# A question about DIY class D audio amplifier



## suzy (Jan 13, 2017)

I'm trying to DIY class D audio amplifier. I had a question about the design though. Since this is a single-supply class D amp, what does the low-side switch do? When the high-side is on, the voltage potential is VCC to ground, but low side just connects the speakers ground to the MOSFET ground instead of to a negative supply. Did I miss something? Thank you!


----------



## rlavallee (Apr 21, 2015)

suzy said:


> I'm trying to DIY class D audio amplifier. I had a question about the design though. Since this is a single-supply class D amp, what does the low-side switch do? When the high-side is on, the voltage potential is VCC to ground, but low side just connects the speakers ground to the MOSFET ground instead of to a negative supply. Did I miss something? Thank you!


I too have been looking into Class D amps for a project. I find that there are three variations. The typical integrated type (all in a single IC package) use a single power supply voltage as you describe and are wired BTL or have a series capacitor coupled output. I thought the later went out in the 60's but its back in class D, primarily for automotive market, I think. The former, Balanced Transformer-Less, uses two outputs where each output sit at 1/2 the power supply voltage. (Is this dangerous?) The two outputs are driven out-of-phase producing double the AC peak to peak voltage to the speaker and theoretically four times the power for the given power supply voltage. Also very helpful for automotive or inexpensive amplifiers of 100 watts or more.

Then, finally there is the type which uses two power supplies (separate positive and negative power supplies like most analog amplifiers) for a ground referenced output. These often use external MOSFETs to produce a good power level in a "normal" way. I think most of the professional sound amps are this style.
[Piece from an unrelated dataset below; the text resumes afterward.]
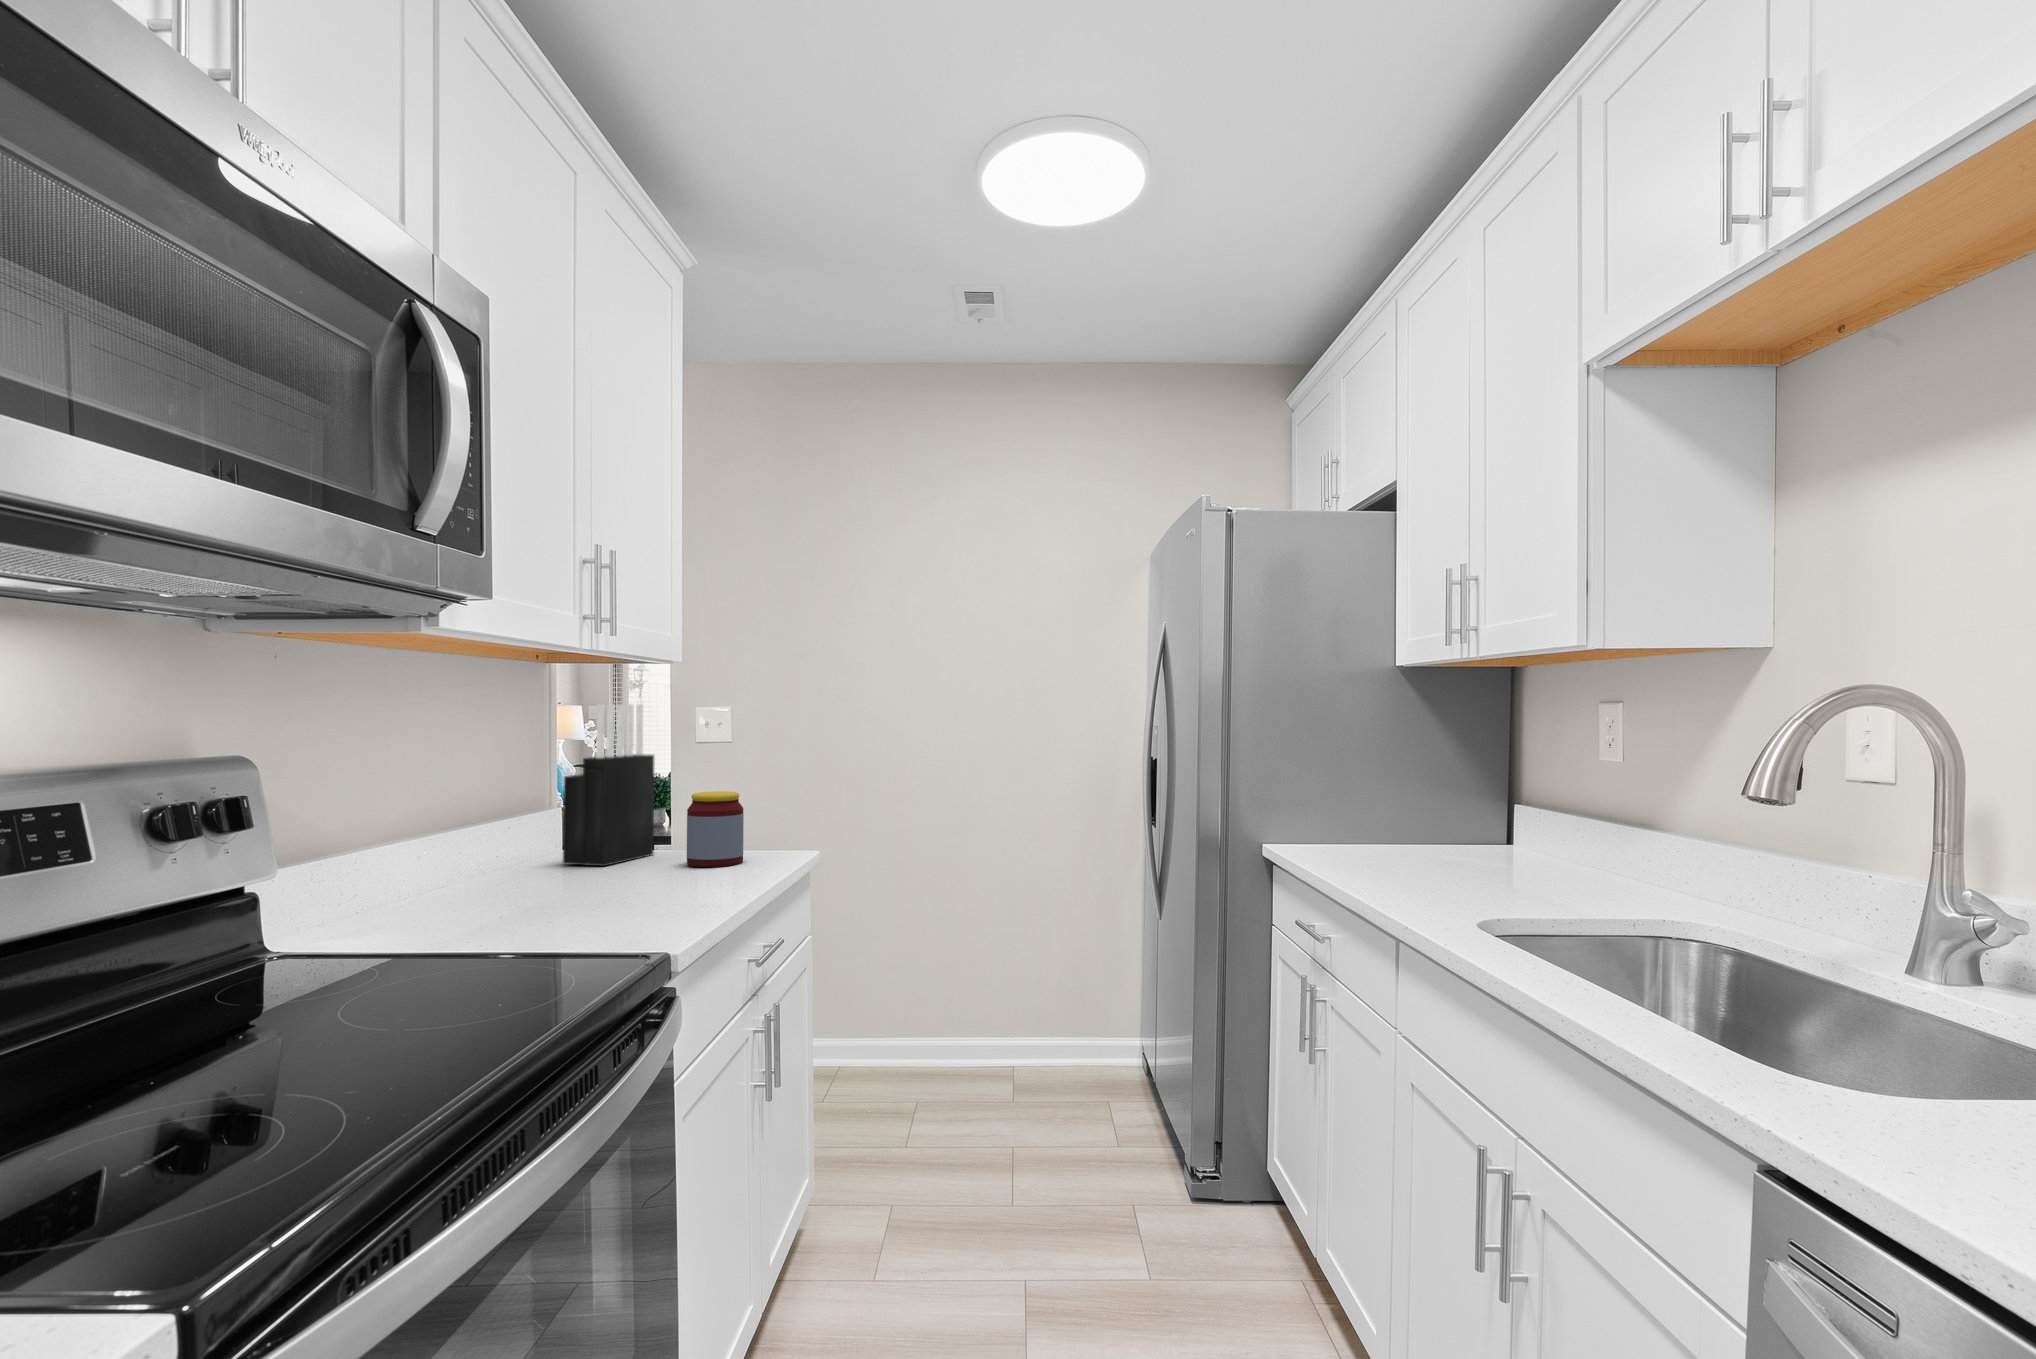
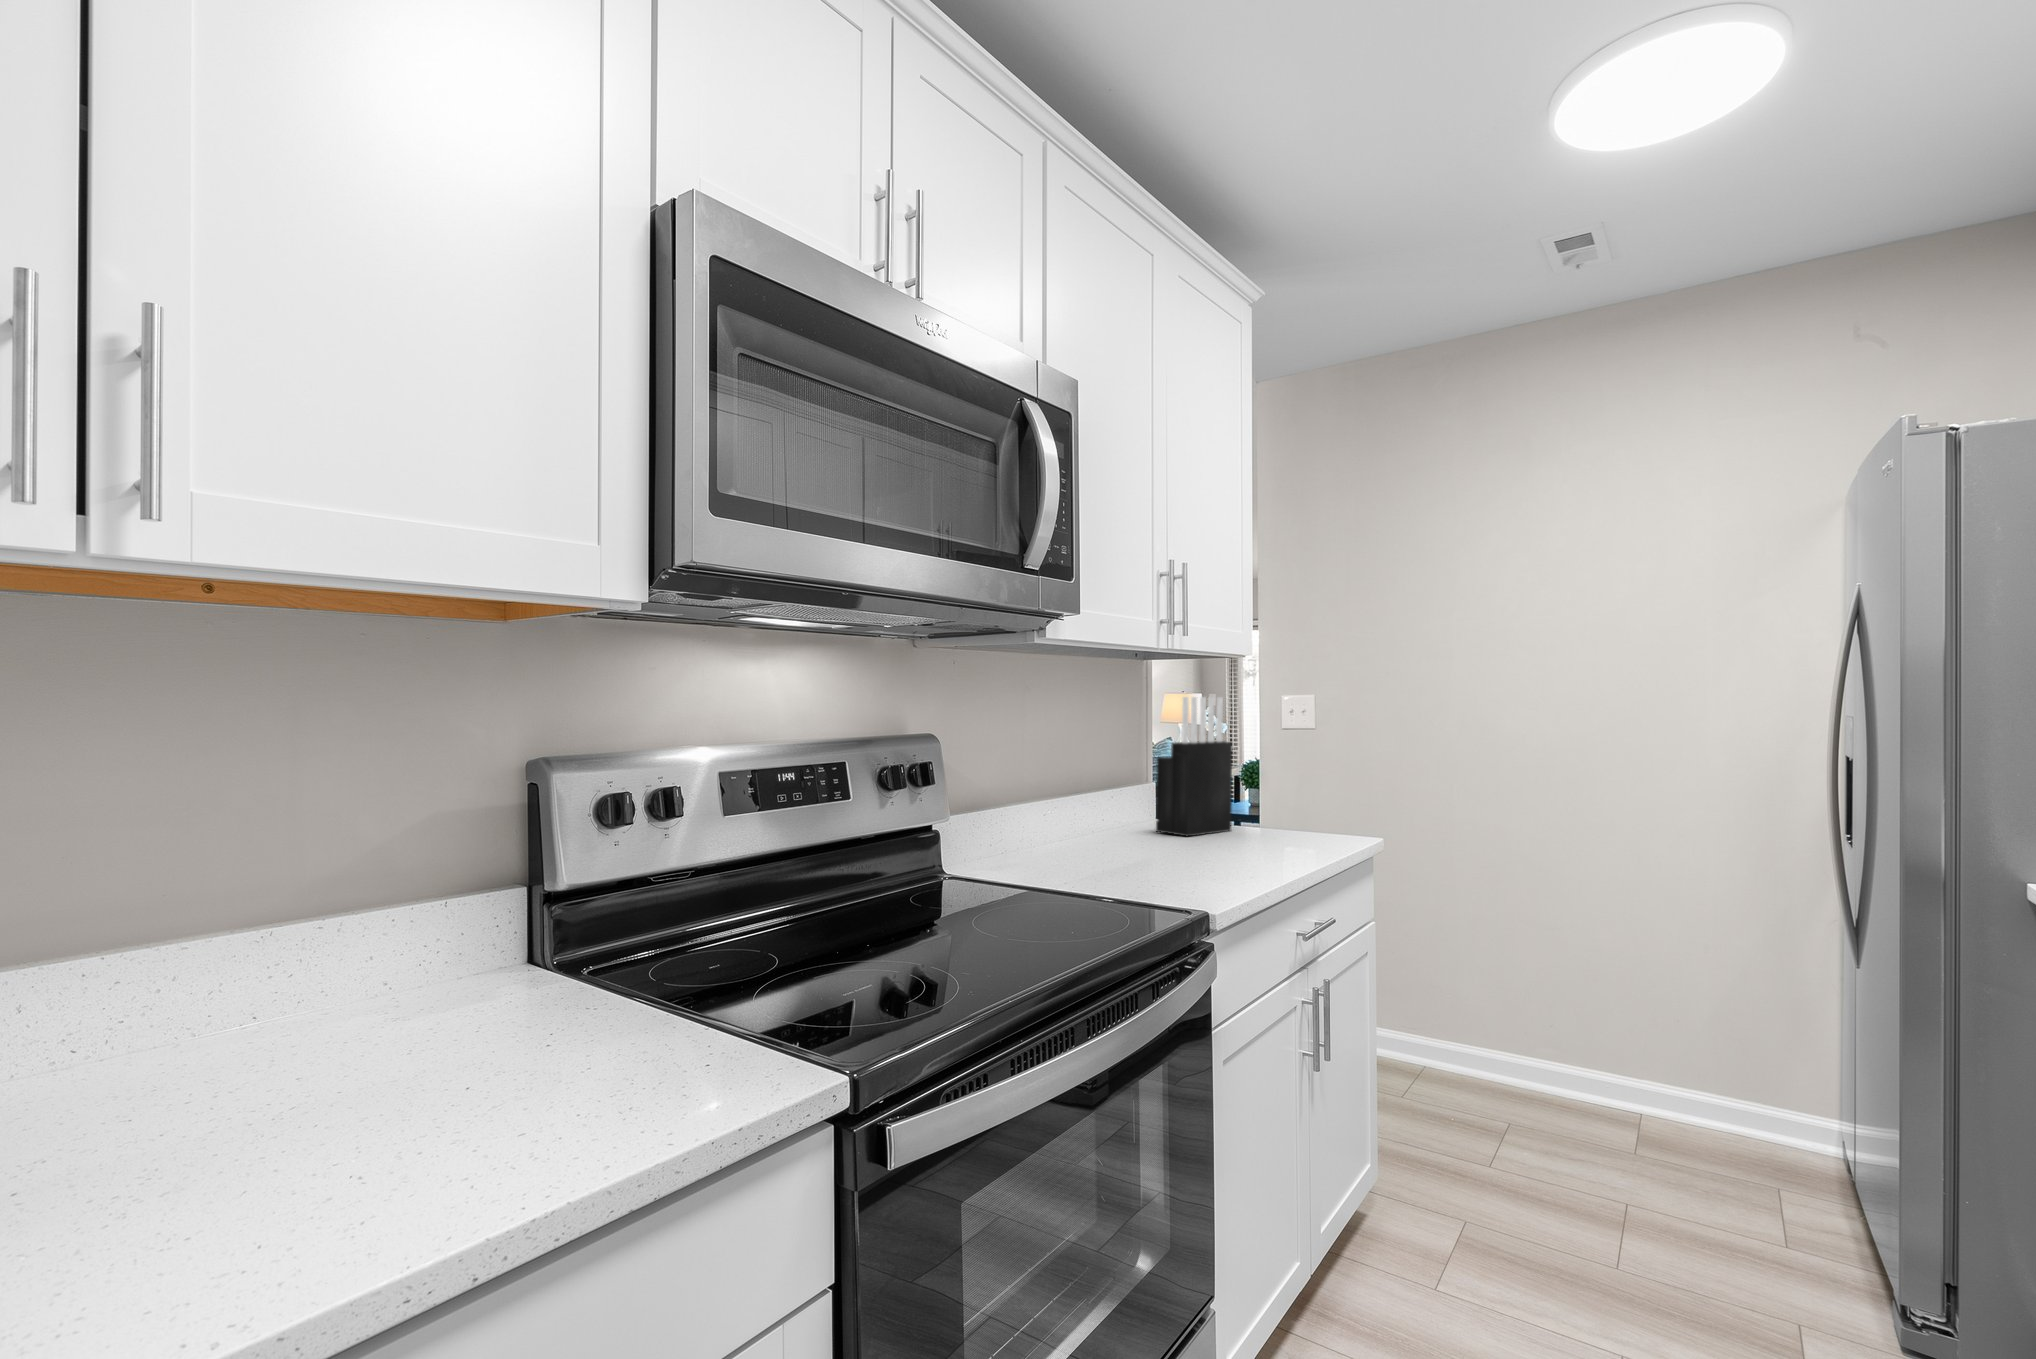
jar: present [687,792,744,867] -> none [1255,778,1306,846]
So it all depends on which driver chips or power chips you use, and there are so many these days! Hope this helps.


----------



## turboeclipse (Mar 30, 2010)

It just means the zero output would be at half the positive supply rail. If the positive side is at 24V then the output at zero is 12V. A full-scale output sine wave would swing between 24V and GND with the zero crossing point at 12V. There are half-bridge, full-bridge, and bridged tied low output stage designs used for class-D. The most common used today is the full-bridge or H-bridge as it is sometimes referred to.


----------